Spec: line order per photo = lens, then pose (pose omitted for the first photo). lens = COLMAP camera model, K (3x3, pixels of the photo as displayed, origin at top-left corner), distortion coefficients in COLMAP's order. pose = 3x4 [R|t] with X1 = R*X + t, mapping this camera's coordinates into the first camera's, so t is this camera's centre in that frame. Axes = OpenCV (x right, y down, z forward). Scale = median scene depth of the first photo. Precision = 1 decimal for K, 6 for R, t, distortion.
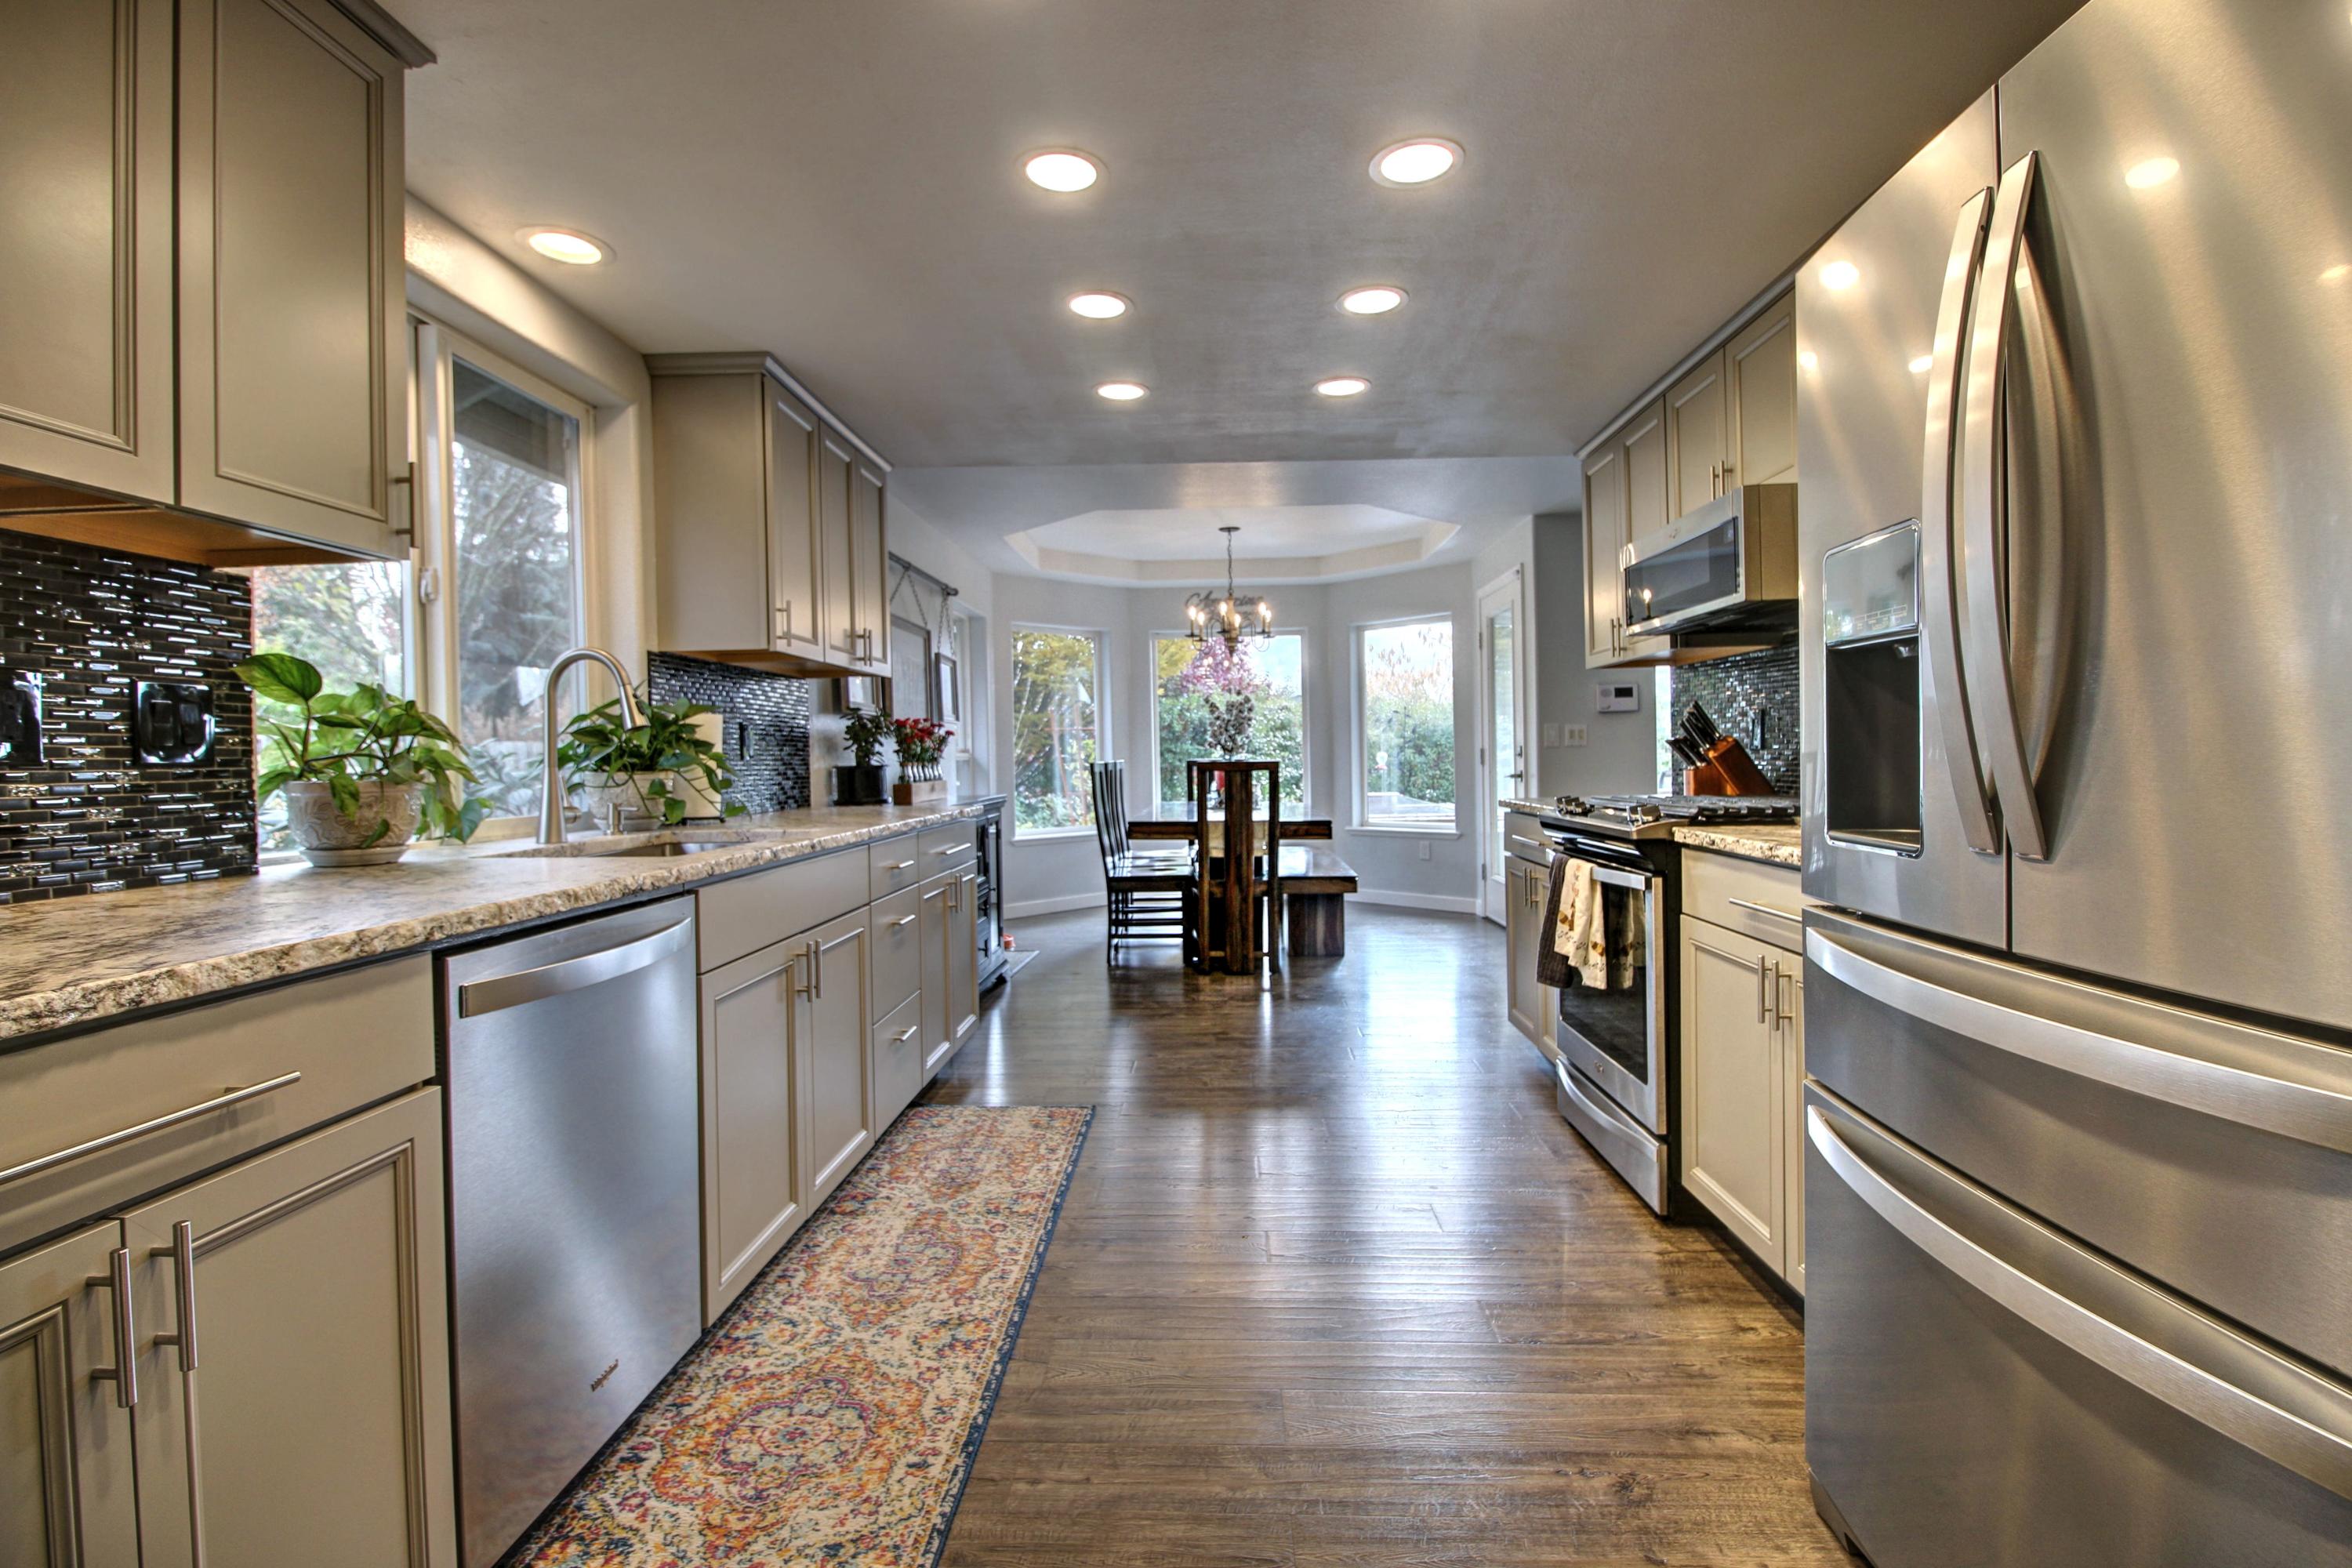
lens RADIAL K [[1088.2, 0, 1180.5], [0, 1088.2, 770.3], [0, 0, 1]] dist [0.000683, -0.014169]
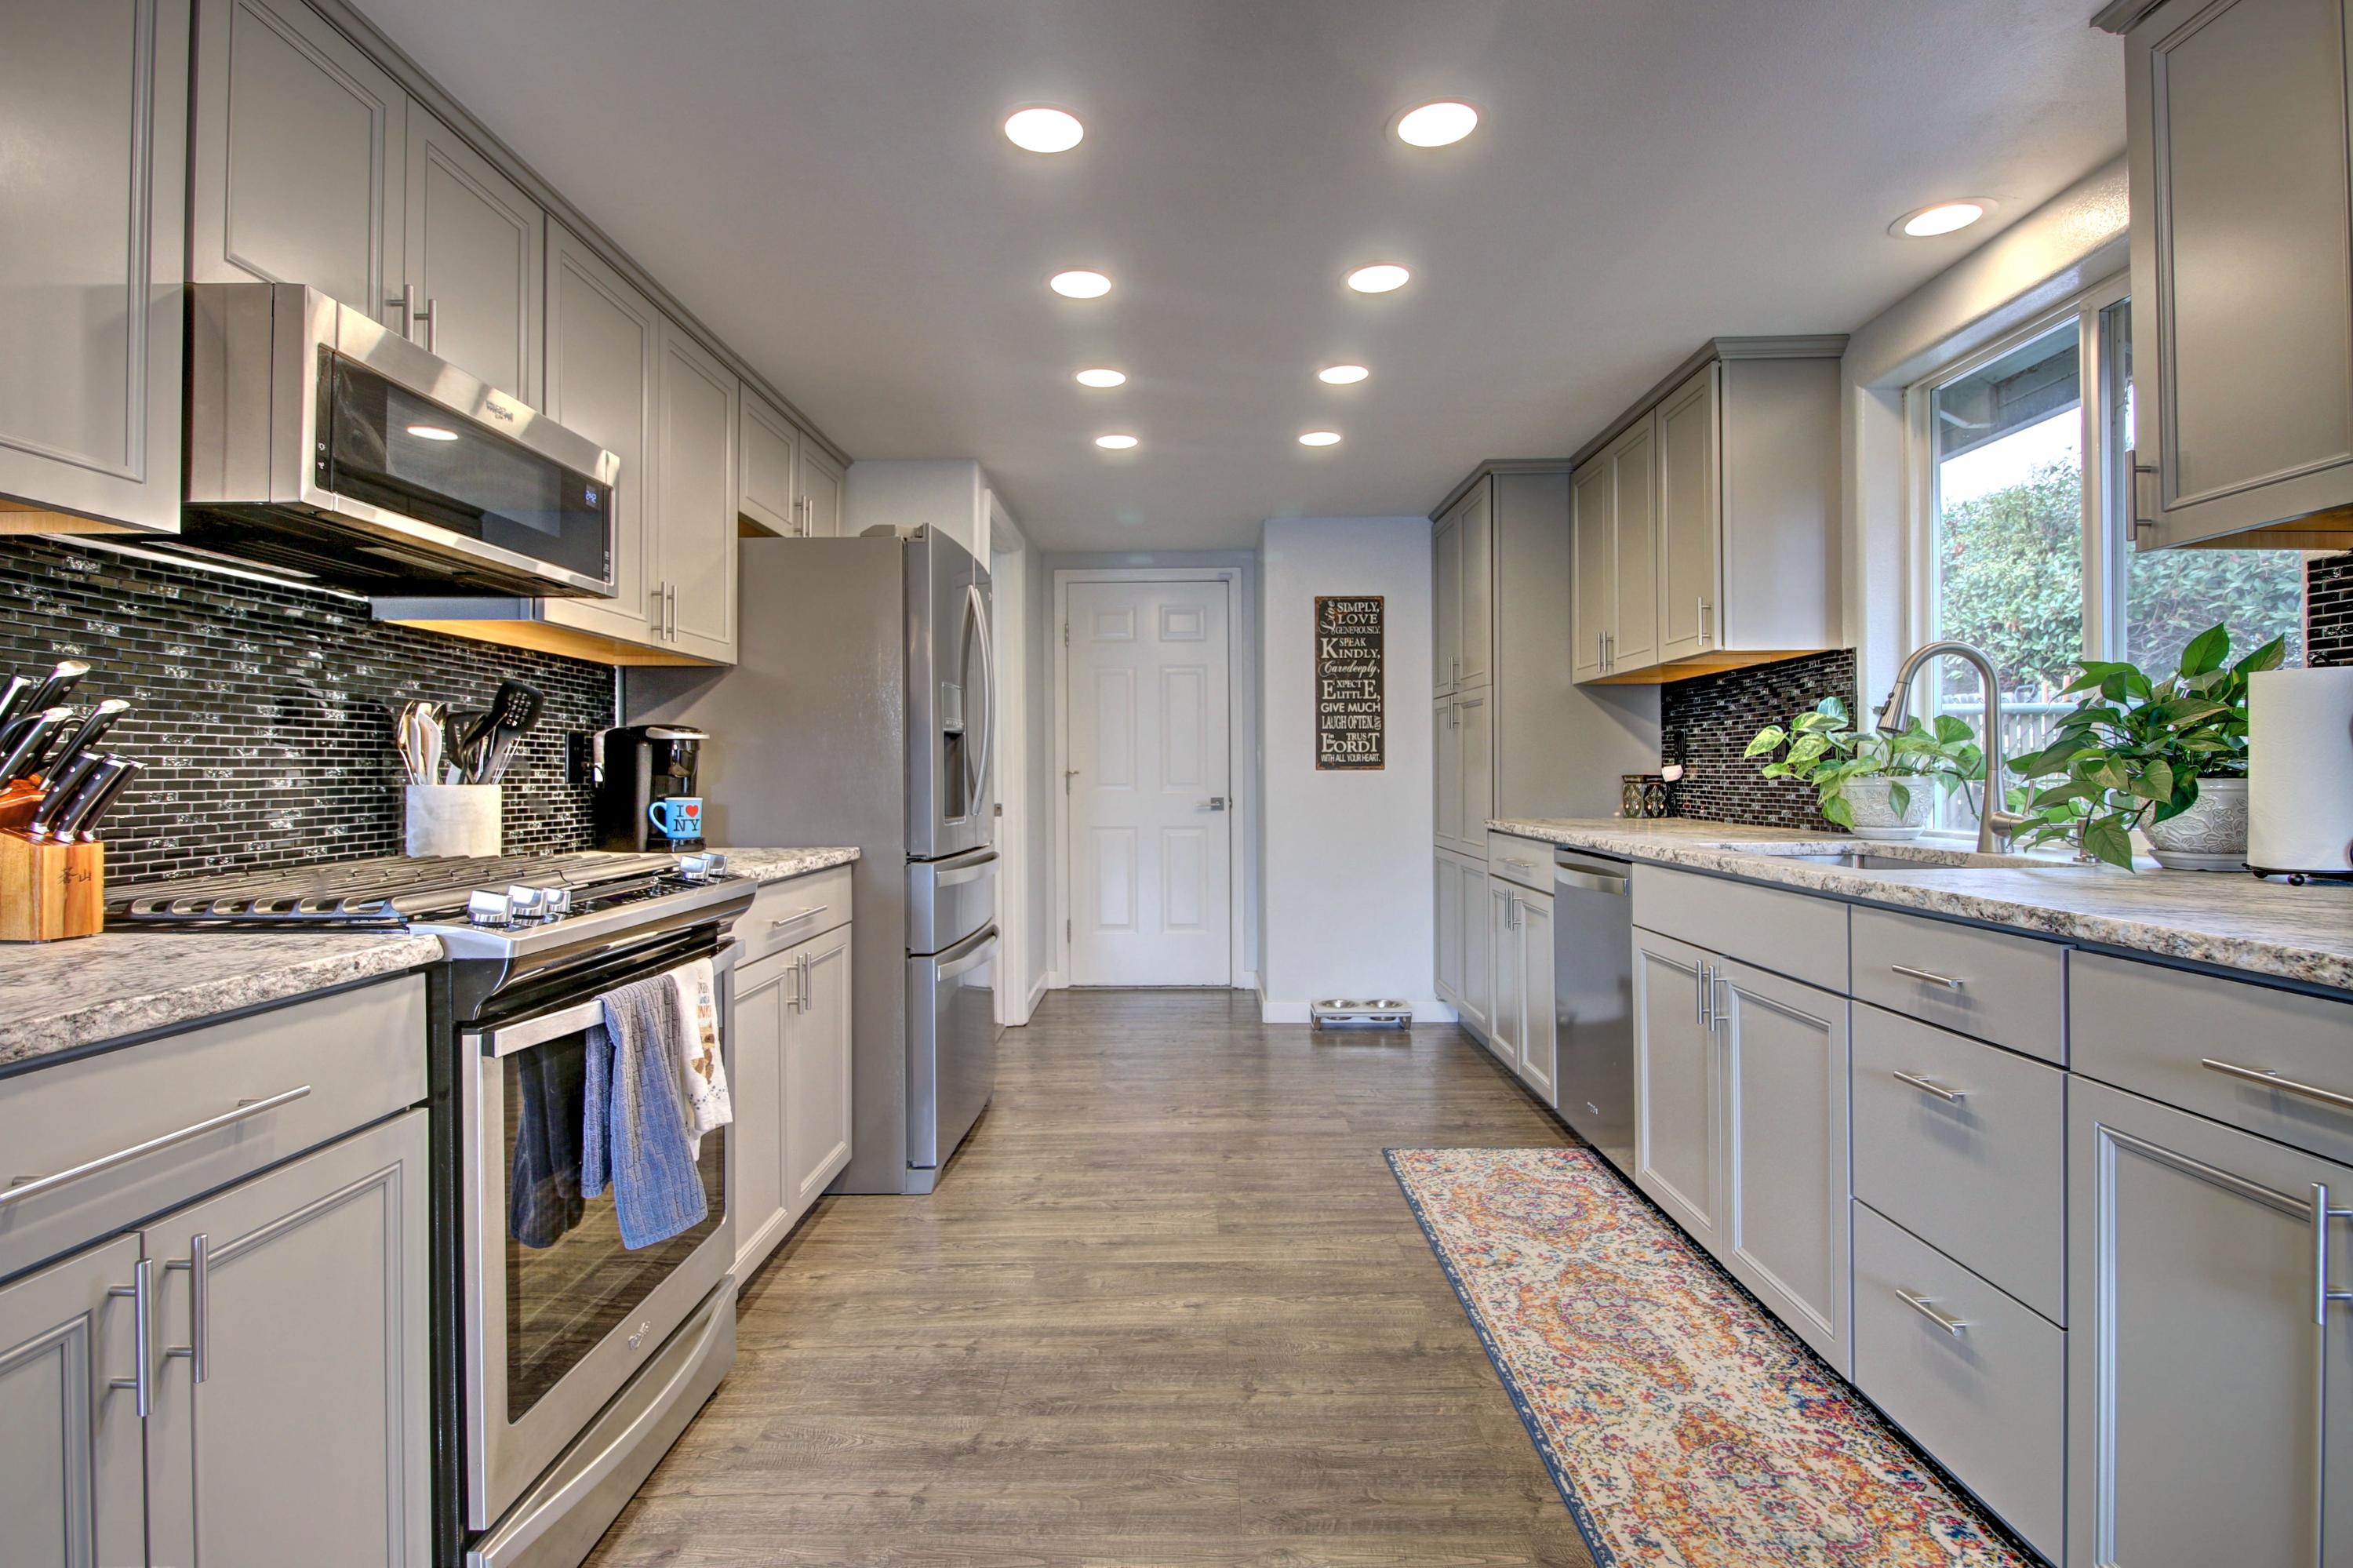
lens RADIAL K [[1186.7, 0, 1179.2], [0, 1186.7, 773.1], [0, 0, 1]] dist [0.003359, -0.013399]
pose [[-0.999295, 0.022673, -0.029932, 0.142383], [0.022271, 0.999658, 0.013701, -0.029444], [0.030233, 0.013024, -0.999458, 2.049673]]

+===+

= TRY IT =
An exact transcription of the data above is needed, without the pictures.

= EXPECTED ANSWER =
Spec: line order per photo = lens, then pose (pose omitted for the first photo). lens = COLMAP camera model, K (3x3, pixels of the photo as displayed, origin at top-left corner), distortion coefficients in COLMAP's order. pose = 3x4 [R|t] with X1 = R*X + t, mapping this camera's coordinates into the first camera's, so t is this camera's centre in that frame. Axes = OpenCV (x right, y down, z forward). Scale = median scene depth of the first photo. Precision = 1 decimal for K, 6 for R, t, distortion.
lens RADIAL K [[1088.2, 0, 1180.5], [0, 1088.2, 770.3], [0, 0, 1]] dist [0.000683, -0.014169]
lens RADIAL K [[1186.7, 0, 1179.2], [0, 1186.7, 773.1], [0, 0, 1]] dist [0.003359, -0.013399]
pose [[-0.999295, 0.022673, -0.029932, 0.142383], [0.022271, 0.999658, 0.013701, -0.029444], [0.030233, 0.013024, -0.999458, 2.049673]]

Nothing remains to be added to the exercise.